Closed travisgoodspeed closed 4 years ago

travisgoodspeed commented 5 years ago

Currently, the project builds with msp430-gcc 4.6.3 as distributed by Debian, but it would be nice to also support msp430-elf-gcc-7.3.2 as distributed by Texas Instruments. Requested by @docprofsky.

And finally,

travisgoodspeed commented 5 years ago

A few notes on the linking situation:

The CC430F6137 and CC430F6147 are pretty much the same chip from a software perspective, except for a few fixes of errata and the complete replacement of the ADC with a different and incompatible implementation. Rather than break break compatibility between them or make a compile-time choice between the two, we simply made a custom linker script with symbols for the I/O devices of both chips, then detect at runtime which ADC driver we ought to be using. This served us well enough in GCC 4.6.3, but in GCC 7 the linking scripts have changed, and we must create a new one.

Additionally, we reserve half of SRAM for the DMESG buffer. This is done statically in the linking script, so that we can still read the DMESG buffer even when all else is corrupted.

The most actively maintained fork of GCC for the MSP430 seems to be the one maintained by Mitto Systems for Texas Instruments. http://www.mittosystems.com/ti-msp430-gcc.html

desertsagebrush commented 5 years ago

I was just encountering this problem and was about to post an issue when I saw this. Is there anything that I can do to give you a hand with this?

travisgoodspeed commented 5 years ago

A pull request that builds on GCC7 without pulling in a dozen floating point and heap functions would be lovely. It should be enough to just pull in another printf and sprintf implementation, and maybe trace dependencies to figure out what else is pulling in so many standard library routines.

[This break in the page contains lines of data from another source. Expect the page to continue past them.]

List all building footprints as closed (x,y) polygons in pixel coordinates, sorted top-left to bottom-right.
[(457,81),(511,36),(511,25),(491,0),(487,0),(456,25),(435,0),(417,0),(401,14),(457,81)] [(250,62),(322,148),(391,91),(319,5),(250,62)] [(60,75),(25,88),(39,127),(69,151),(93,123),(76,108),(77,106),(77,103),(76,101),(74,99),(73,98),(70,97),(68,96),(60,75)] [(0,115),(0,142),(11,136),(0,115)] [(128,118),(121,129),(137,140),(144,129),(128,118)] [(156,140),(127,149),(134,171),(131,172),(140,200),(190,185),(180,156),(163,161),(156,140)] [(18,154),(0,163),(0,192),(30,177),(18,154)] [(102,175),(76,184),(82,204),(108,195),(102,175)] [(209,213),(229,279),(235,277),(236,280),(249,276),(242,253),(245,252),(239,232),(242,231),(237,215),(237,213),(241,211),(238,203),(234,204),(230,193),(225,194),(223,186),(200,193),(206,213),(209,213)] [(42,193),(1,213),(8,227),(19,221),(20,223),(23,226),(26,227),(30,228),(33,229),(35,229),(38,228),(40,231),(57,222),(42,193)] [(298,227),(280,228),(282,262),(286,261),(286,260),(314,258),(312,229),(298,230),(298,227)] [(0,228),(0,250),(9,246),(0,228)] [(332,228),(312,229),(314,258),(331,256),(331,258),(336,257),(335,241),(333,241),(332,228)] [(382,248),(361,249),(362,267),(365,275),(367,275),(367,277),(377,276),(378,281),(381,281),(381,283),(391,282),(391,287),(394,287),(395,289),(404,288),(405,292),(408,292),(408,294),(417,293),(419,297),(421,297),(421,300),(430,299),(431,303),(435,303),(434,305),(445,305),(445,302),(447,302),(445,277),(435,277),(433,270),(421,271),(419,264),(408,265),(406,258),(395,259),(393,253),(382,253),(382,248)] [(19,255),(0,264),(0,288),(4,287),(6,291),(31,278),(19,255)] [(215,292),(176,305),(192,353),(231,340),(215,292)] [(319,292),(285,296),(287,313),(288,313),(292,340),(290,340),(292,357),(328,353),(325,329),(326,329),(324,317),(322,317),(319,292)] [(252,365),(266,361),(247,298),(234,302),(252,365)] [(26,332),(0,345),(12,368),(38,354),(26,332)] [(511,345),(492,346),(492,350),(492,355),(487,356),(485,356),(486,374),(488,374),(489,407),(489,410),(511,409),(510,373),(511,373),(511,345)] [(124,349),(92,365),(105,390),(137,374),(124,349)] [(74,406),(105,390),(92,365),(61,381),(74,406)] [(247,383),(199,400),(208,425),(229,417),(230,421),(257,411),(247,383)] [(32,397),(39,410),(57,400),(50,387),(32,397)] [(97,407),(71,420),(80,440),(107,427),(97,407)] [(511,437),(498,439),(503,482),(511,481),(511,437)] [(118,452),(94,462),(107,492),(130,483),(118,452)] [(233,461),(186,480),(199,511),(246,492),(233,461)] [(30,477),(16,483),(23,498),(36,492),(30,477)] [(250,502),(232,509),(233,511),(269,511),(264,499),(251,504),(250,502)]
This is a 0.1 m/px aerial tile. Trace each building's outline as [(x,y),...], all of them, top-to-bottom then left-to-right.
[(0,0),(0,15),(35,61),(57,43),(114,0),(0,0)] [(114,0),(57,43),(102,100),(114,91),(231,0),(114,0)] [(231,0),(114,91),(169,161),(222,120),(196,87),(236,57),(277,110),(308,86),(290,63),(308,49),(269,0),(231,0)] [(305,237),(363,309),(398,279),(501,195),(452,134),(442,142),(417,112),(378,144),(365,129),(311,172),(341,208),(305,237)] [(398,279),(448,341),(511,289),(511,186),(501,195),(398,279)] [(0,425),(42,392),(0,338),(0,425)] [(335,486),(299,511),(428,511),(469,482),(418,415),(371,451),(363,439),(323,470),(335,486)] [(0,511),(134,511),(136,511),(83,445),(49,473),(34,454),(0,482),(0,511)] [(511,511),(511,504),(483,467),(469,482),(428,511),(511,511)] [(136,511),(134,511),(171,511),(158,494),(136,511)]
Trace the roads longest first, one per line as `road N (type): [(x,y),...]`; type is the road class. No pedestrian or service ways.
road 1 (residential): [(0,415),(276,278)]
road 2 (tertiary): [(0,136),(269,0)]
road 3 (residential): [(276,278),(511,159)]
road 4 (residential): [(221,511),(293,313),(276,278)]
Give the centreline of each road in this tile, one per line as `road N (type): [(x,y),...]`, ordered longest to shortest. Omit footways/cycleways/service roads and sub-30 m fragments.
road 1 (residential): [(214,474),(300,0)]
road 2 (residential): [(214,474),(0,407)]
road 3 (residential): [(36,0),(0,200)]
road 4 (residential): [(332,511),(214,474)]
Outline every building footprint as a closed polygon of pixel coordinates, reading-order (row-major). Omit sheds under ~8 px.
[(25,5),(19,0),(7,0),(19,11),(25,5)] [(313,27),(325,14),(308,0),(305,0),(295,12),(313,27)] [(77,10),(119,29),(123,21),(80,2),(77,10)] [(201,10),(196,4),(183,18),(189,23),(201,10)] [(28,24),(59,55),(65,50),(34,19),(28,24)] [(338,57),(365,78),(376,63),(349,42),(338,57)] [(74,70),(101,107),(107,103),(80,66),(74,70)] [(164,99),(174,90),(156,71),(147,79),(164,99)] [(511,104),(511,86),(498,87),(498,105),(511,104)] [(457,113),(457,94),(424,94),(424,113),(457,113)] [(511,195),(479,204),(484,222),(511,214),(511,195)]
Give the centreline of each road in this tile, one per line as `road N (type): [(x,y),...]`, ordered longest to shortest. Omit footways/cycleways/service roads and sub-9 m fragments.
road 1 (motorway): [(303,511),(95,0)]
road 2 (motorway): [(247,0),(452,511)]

travisgoodspeed commented 5 years ago

The new compiler's bloat is largely caused by dropping msp430-libc for newlib, and I've been able to make it fit by installing a new printf() implementation to avoid newlib's. I'll push that up to a branch and merge it if and when I can do so cleanly or reduce the rest of the bloat.

travisgoodspeed commented 5 years ago

Pushed a forgotten replacement for stdio.h that is needed to prevent redefinition warnings. You should be able to build the GCC7 branch now with make -f Makefile.gcc7.

It is still quite a bit larger than with GCC4. If it doesn't fit, disable some modules at the beginning of the Makefile.

travisgoodspeed commented 5 years ago

As one additional headache, the calling convention has changed in GCC7. Now the first parameter and return value are in R12, rather than R15. This will break a lot of the RTC driver, which uses raw assembly, but all the rest of the code ought to be pure C.

http://www.ti.com/lit/an/slaa664/slaa664.pdf

travisgoodspeed commented 4 years ago

I pushed code to the GCC7 branch which enabled the RTC errata fix in both calling conventions. Not yet tested on real hardware.

After testing it and optimizing some code, I hope to merge this into the master branch, making GCC8 the new default compiler.

travisgoodspeed commented 4 years ago

Some sources of bloat in GCC8's build:

travisgoodspeed commented 4 years ago

GCC8 now works with make -f Makefile.gcc8 clean sbwflash. I'll be cutting out GCC4 support after wearing a GCC8 watch a week or two, to make sure there are no pesky edge cases.